╭─ Extracted text

Payment Terms in Rice Trade: What Sellers Actually Accept on Your First Order
A buyer in Lagos once asked me to ship 4 containers of Super Kernel on 60-day open account. First order. We'd never spoken before that WhatsApp message.
I said no, obviously. But then I spent 20 minutes explaining why — and by the end he understood, sent a 30% TT advance, and we've done 17 shipments together since. That conversation is basically this blog post.
Because honestly, most first-time buyers don't get how payment terms work in agri commodity trade. They read about LCs in a textbook or hear from a friend who imports electronics, and assume rice works the same way. It doesn't. Margins here are thin — 3 to 6% on a good day — and one bad payment can wipe out six months of clean shipments.
So let me walk you through what we actually accept, what we don't, and why.
The Four Payment Terms You'll Actually See
TT (Telegraphic Transfer) is the simplest. Wire transfer, SWIFT, done. Usually split — something like 30% advance against Proforma Invoice, 70% against scanned Bill of Lading before we release originals. For first orders with unknown buyers, this is what I push for. It's fast, it's clean, and the bank fees are low (maybe $40-60 per transfer).

╰─
╭─ Source data

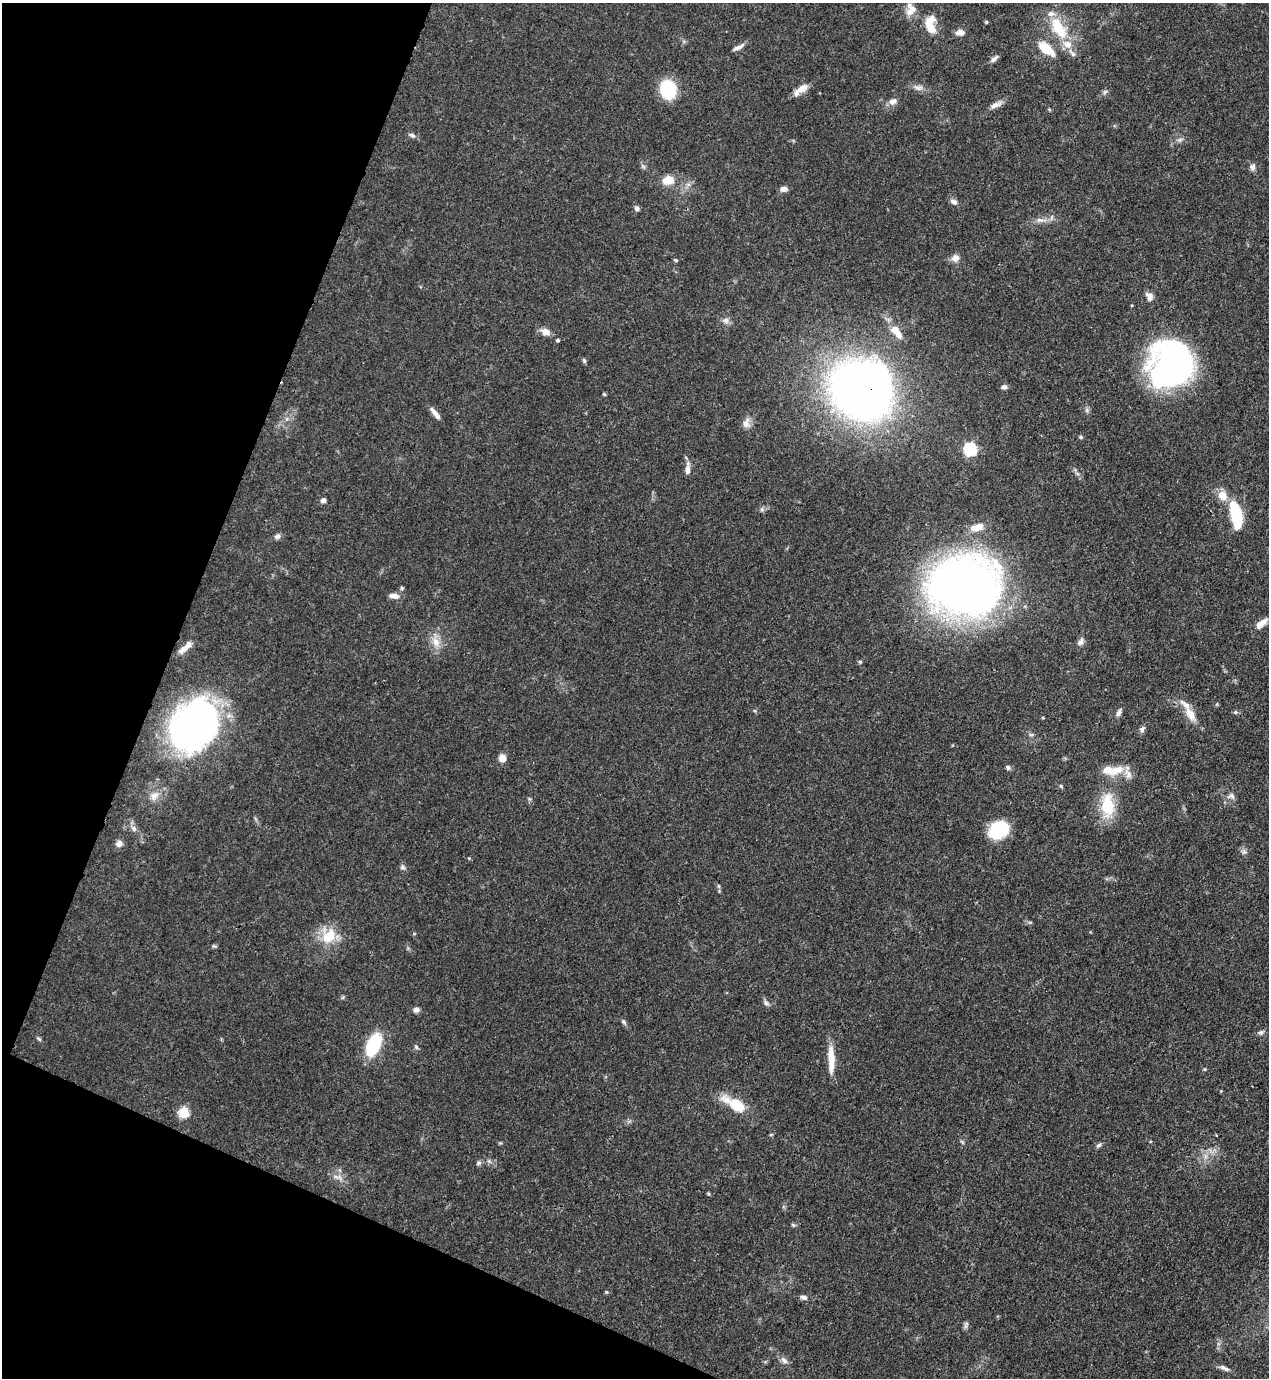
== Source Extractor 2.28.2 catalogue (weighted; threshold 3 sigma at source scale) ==
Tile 9 of 4 x 4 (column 1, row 3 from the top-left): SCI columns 223-1489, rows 1417-2792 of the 5646 x 5587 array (HDU 1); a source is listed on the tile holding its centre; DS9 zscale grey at full resolution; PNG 1271 x 1380 px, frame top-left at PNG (2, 3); no overlay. Shown black and unused: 20% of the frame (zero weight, under 3 of 4 exposures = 7% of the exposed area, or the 3 px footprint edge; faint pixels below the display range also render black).
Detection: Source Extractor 2.28.2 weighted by HDU 2 'WHT'; one run over the whole footprint, this tile lists its part. Background 0.071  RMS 0.0036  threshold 0.0161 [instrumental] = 3 sigma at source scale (4.5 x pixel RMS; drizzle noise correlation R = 1.50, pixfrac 1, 0.05/0.05 arcsec/px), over >= 5 px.
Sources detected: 110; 8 inside a brighter listed object's ellipse — not listed separately; the other 102 listed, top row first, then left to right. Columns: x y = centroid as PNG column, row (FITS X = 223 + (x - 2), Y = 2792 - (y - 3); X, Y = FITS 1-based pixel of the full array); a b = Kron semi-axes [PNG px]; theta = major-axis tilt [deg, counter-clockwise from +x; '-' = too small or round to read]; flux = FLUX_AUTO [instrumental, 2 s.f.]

╰─

## Written task 1
Please rewrite the paragraph of the rice trade payment terms post that begins "TT (Telegraphic Transfer) is the simplest" as a short bulleted list, keeping its main facts.
## Written task 2
Answer these questions from the rice trade payment terms post:
(a) How many containers of Super Kernel did the Lagos buyer first ask to have shipped?
(b) What profit margin range does the post give for this trade on a good day?
(c) How many shipments have been done with that buyer since the first conversation?

## Final answer 1
- TT (Telegraphic Transfer) is the simplest term: a SWIFT wire transfer.
- It is usually split, for example 30% advance against the Proforma Invoice and 70% against the scanned Bill of Lading before originals are released.
- It is the term pushed for on first orders with unknown buyers.
- It is fast and clean, with low bank fees of roughly $40-60 per transfer.

## Final answer 2
(a) 4 containers.
(b) 3 to 6%.
(c) 17 shipments.